As an activities director this year, I was able to plan and help others with many of the events that took place. However, as the year progressed, I noticed a strange pattern emerging with many of the events. Woofest… Mr. VU… Week of Champions… so many events on campus are geared towards the boys.Let’s take a closer look. Woofest: freshmen and sophomores boys get up on stage and get a chance to show off their talents as the girls sit and watch in the audience. Mr. VU: upperclassmen males get nominated by the student body and are given the opportunity to show off (again) on stage. Week of Champions: A week-long event in which a new sporting events occurs every day. Freshmen and sophomore boys can participate in attempts to become the floor champions.
Instead of Week of Champions, the freshmen girls get to take part in Just As You Are Week, better known as JAYA. JAYA is a week-long event where girls are encouraged to not wear makeup or do their hair in an effort to promote inner beauty and to build confidence not in their looks, but in themselves.

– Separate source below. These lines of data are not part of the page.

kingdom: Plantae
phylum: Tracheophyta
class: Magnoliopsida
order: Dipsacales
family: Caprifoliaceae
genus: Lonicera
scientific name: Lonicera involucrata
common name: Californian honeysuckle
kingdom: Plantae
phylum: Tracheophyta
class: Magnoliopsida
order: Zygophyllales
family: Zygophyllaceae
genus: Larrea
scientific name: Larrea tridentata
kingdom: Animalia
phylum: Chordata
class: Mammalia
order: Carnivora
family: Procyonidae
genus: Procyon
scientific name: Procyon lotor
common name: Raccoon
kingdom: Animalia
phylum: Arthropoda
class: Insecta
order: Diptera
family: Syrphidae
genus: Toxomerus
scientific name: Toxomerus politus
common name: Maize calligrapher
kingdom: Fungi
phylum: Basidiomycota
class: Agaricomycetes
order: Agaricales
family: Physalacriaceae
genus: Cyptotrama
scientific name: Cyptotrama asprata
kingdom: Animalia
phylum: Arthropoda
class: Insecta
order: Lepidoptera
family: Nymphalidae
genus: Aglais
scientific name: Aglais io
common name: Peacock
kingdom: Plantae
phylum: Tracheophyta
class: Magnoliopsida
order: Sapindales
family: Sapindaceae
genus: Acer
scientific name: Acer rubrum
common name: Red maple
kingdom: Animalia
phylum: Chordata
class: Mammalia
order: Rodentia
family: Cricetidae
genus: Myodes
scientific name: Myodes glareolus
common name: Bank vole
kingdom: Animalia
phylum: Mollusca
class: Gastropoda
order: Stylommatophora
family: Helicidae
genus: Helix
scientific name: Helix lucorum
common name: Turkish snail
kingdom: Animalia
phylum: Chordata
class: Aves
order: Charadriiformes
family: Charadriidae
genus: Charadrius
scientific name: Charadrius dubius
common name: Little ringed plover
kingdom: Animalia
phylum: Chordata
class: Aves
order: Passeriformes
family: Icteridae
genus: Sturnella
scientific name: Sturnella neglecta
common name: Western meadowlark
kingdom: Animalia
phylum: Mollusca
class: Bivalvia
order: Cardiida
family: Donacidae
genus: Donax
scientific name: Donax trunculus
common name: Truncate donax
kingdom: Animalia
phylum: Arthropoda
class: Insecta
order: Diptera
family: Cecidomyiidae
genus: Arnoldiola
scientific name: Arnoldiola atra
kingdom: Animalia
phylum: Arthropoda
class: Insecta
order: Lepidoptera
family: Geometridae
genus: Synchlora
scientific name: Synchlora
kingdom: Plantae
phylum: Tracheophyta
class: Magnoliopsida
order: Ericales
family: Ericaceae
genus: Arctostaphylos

Now, JAYA is an amazing event. It is when my floor really came together and I learned a lot. I would never trade that week for anything. However, I can’t help but wonder- why don’t the girls get a chance to show off? The guys are given multiple opportunities to strut their stuff and leave a trail of swooning girls in their wake as they sing, dance, and tell funny stories or jokes. Girls, on the other hand, talk about inner beauty and share feelings. It all seems a bit archaic to me.
“Guys get to have all this fun, putting together events that the whole school finds phenomenal, while the girls have to sit back and watch. It’s kind of depressing,” freshman Jessica Rushdan said. Unfortunately, it’s true.
Vanguard staff is not oblivious to the situation.
“It’s been talked about a hundred times,” Amanda Lebrecht, Director of Student Success and Retention, said. However, the fear with creating an event such as Mr. VU for women is that it would not be based on service, but on looks. When people think about a pageant for women, they automatically think about attractiveness rather than acts of service to the community.
However, as Ann Hamilton, Vice President of Student Affairs, suggests, we must think in terms of abundance rather than scarcity. We must leave behind the notion that just because someone else has something, we should have it too. There are so many other options that are new and original that are just waiting to be discovered.
“I would encourage women to create new and innovative programs that fit their goals and desires. Just imitating another program doesn’t give the voice women or men need to be who they are. Create something that has not been dreamed of,” Hamilton said.
Ladies on campus, keep pushing and keep asking questions. Let’s start a new tradition.